12-regression

Professor Shannon Ellis

UC San Diego
COGS 137 - Fall 2024

2024-11-14

Q&A

Q: kind of zoned out. When is it appropriate to use inference or machine learning?
A: We use inference when we want to quantify the relationship between features and outcome to understand relationships. We use machine learning when we want to make predictions on outcomes from features.

Q: I am confused why in EDA, we have been finding the correlation between variables that seem to be measuring the same thing (such as graphs for log distance to primary or primary and secondary road). Why are these helpful to us?
A: We are ultimately trying to build a model to predict PM2.5 values…but we have a lot of features from which to choose, many which measure very siimilar things. We’re using EDA to get a sense of what data we have and the relationships between variables, before ultimately deciding what to include in our ML model.

Course Announcements

Due Dates

  • 🧪 Lab 06 due Thursday
  • 📋 Lecture Participation survey “due” after class

Notes

  • lab05 scores posted; cs01 scores/feedback posted by EOD
  • lab07 now available | longer than typical labs
  • Reminder to add any CS02 EDA you want to share with your classmates to the padlet from last class

Agenda

  • Simple linear regression (review)
  • Multiple linear regression
  • Model Comparison
  • Backward Selection

Suggested Reading

Linear Regression

Setup

library(tidyverse)
library(tidymodels)
library(olsrr) # will need to be installed

Data

pm <- read_csv("OCS_data/data/raw/pm25_data.csv")
Rows: 876 Columns: 50
── Column specification ────────────────────────────────────────────────────────
Delimiter: ","
chr  (3): state, county, city
dbl (47): id, value, fips, lat, lon, CMAQ, zcta, zcta_area, zcta_pop, imp_a5...
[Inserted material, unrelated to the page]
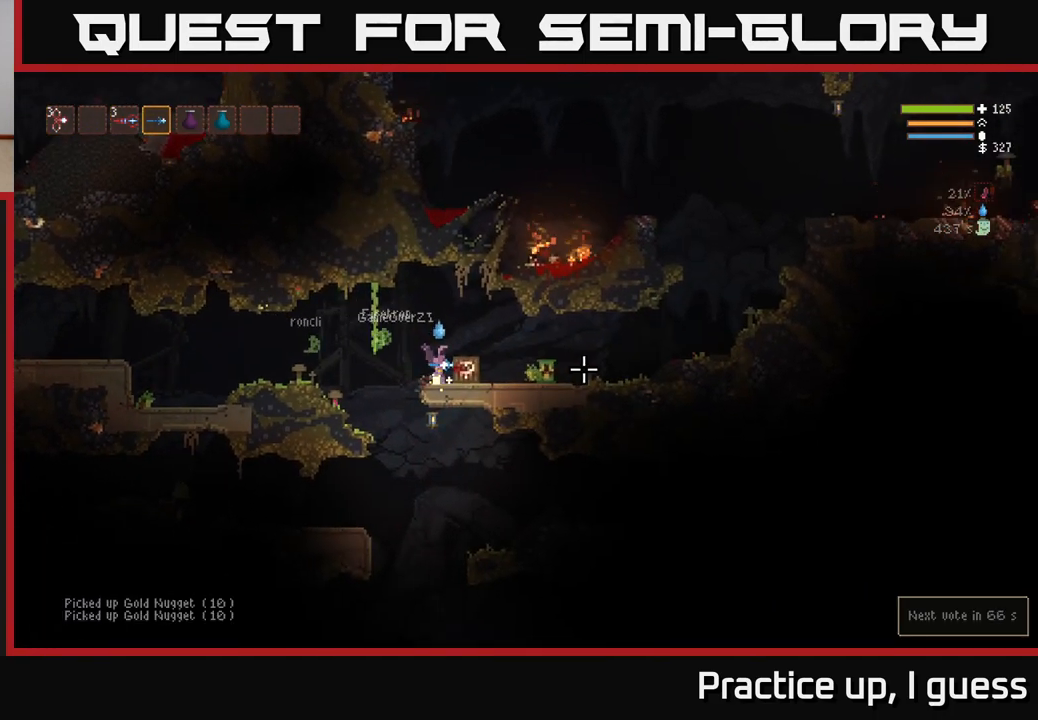
{"buttons": [], "left_stick": "left", "right_stick": "right", "events": [[83, "left_stick", "center"], [183, "left_stick", "left"]]}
ℹ Use `spec()` to retrieve the full column specification for this data.
ℹ Specify the column types or set `show_col_types = FALSE` to quiet this message.

Starting Question

What is the relationship between the EPA’s CMAQ and PM2.5 values?

Reminder: Community Multiscale Air Quality (CMAQ) is the EPA’s air pollution model. The data do NOT use PM2.5 measures

Quick Look

ggplot(pm, aes(x=CMAQ, y=value)) + 
  geom_point()

Single predictor

Regression model

\[ \hat{y} = b_0 + b_1~x_1 \]

  • \(\hat{y}\) | outcome
  • \(x_1\) | predictor
  • \(b_0\) | y-intercept
  • \(b_1\) | slope (effect size)

Step 1: Specify model

linear_reg()
Linear Regression Model Specification (regression)

Computational engine: lm 

Step 2: Set model fitting engine

lin_mod <- linear_reg() |>
  set_engine("lm") # lm: linear model

Step 3: Fit model & estimate parameters

… using formula syntax

# fit model
mod_cmaq_value <- lin_mod |>
  fit(value ~ CMAQ, data = pm) 

# display results
mod_cmaq_value |>
  tidy()
# A tibble: 2 × 5
  term        estimate std.error statistic   p.value
  <chr>          <dbl>     <dbl>     <dbl>     <dbl>
1 (Intercept)    7.40     0.232       31.9 1.81e-148
2 CMAQ           0.405    0.0260      15.6 1.83e- 48

\[\widehat{PM2.5}_{i} = 7.40 + 0.405 \times CMAQ_{i}\]

Visualizing the model

ggplot(data = pm, aes(x = CMAQ, y = value)) +
  geom_point(alpha = 0.4) +
  geom_smooth(method = "lm", fullrange = TRUE, color = "#8E2C90", se = FALSE)

Slope and intercept

\[\widehat{PM2.5}_{i} = 7.40 + 0.405 \times CMAQ_{i}\]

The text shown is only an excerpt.